My first EEG, in Boston ca.1966 — showed “clear”. My first MRI, in The Hague ca.1976 — showed “nothing significant”.
All my EEG’s showed clear until my late 30’s.

Even in 2015, when I was having seizures once a week, I reported at the Emergency Room with severe neurological symptoms (extreme trembling, intermittent vision loss, inability to walk or talk). After 12 hours, the neurologist I had insisted on seeing told me, “I’ve just looked at your recent CT and EEG, and they show nothing”.  I was summarily dismissed from Emergency.

The symptoms were later identified as penicillin poisoning due to black mould in my apartment.

“If I can’t see it, it’s not there” — A common response of both medical minds and civilians. A neurologist, ca.1985, told me, “Epilepsy is an invisible disability”. It was mostly invisible then, but times are a-changin’.

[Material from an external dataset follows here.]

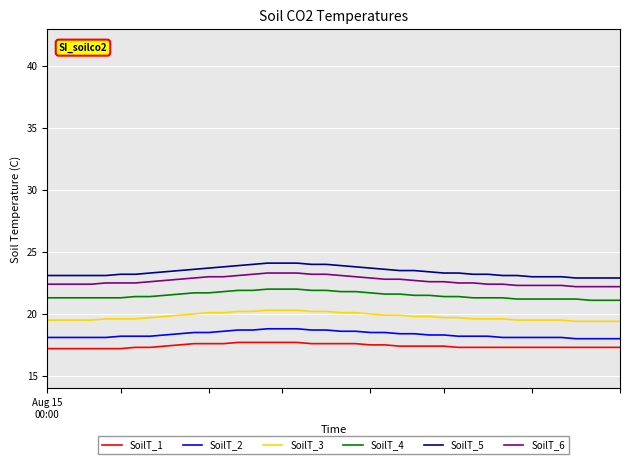

True or false: SoilT_3 and SoilT_2 cross at least once.

False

EEG @ Foothills, ca.1990 — showed two possible originating sites for my seizures, either left or right temporal.
MRI @ Foothills, ca.1999, confirmed right temporal damage, narrowing down significantly an appropriate way to operate, but my neurologist told me, “The only way we’ll know for sure is if we record a seizure while you’re having it”.
This was a pipe dream at the time, but ca.2000 a Seizure Monitoring Unit, four beds around a comprehensive nursing station with the latest computer and electronic supports to observe and record any seizures 24 hours a day, was established at the Foothills Neurology Clinic in Calgary.

SMU @ Foothills, ca.2006: The Seizure Monitoring Unit recorded my seizures on both video and EEG monitors, and pinpointed neural activity before, during and after seizures. It did not indicate any triggers for the seizures, never known to me or my doctors.

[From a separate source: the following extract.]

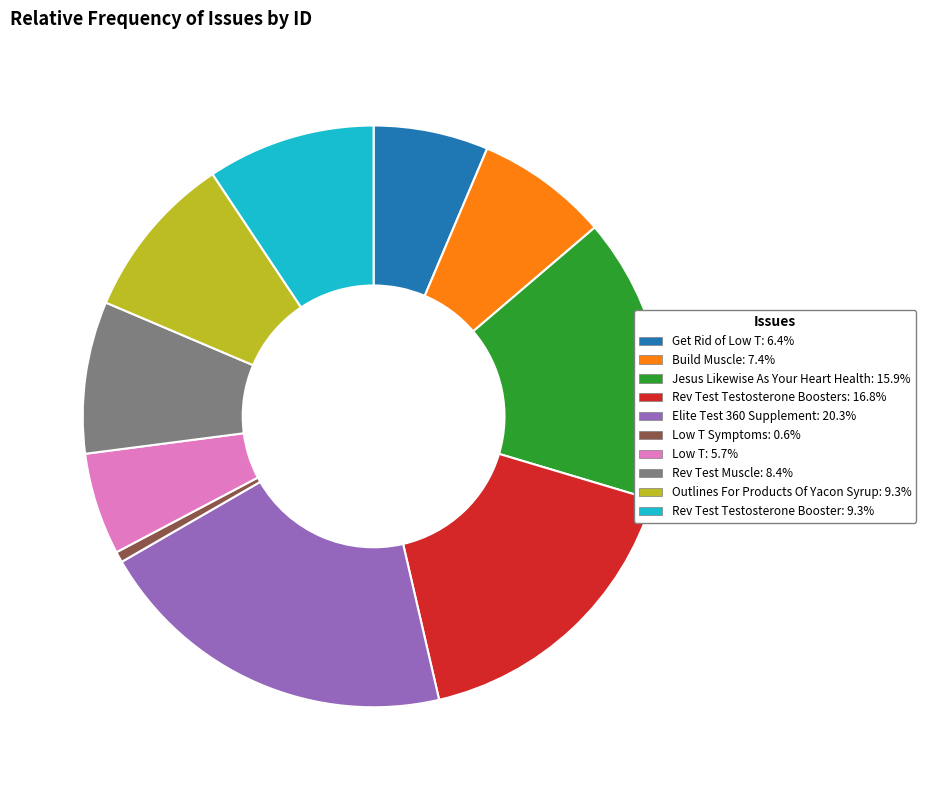

Does any single category account for the majority?

No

In 2008, pursuant to a study led by Dr. Samuel Wiebe at the Foothills Neurology Clinic in Calgary of Deep Brain Stimulation and its potential use to control seizures, electrodes were implanted near the originating site ofmy seizures. The “neuro-pacemaker” procedure did not work for me, though it has for many.

In 2017, during a consult with a neurologist I had met before the implant surgery, he told me, “You are still a good candidate for surgery, notwithstanding your age”. We had been considering temporal lobe surgery in 2006 before I chose to try the DBS route, and he was confident temporal surgery was still a good choice to end or control my seizures.
I thought it over again, and decided, “Let’s do it.”

In June of 2018, Dr. Walter Hader performed a Right Temporal Resection at the Foothills Medical Centre in Calgary. Surgery took 6 hours, I recovered quickly, and I haven’t had a seizure since. It took a while (54 years), but Medical Science did it.

I’ve watched the evolution of neurological testing from the beginnings of EEG’s, MRI’s and CT Scans. Medical Science has learned how to measure the brain and its activities with extraordinary detail and accuracy.

Now we need to identify which parts of the brain do what, and how to correct a problem in the brain without affecting other functions as well. It is being understood better and better, and I have had the benefit of observing and participating in some of the exciting, ongoing world-wide research which must surely lead to the ability to treat and control all seizures.

Medical Science will do it.
It takes a village, and a whole lot of time and money.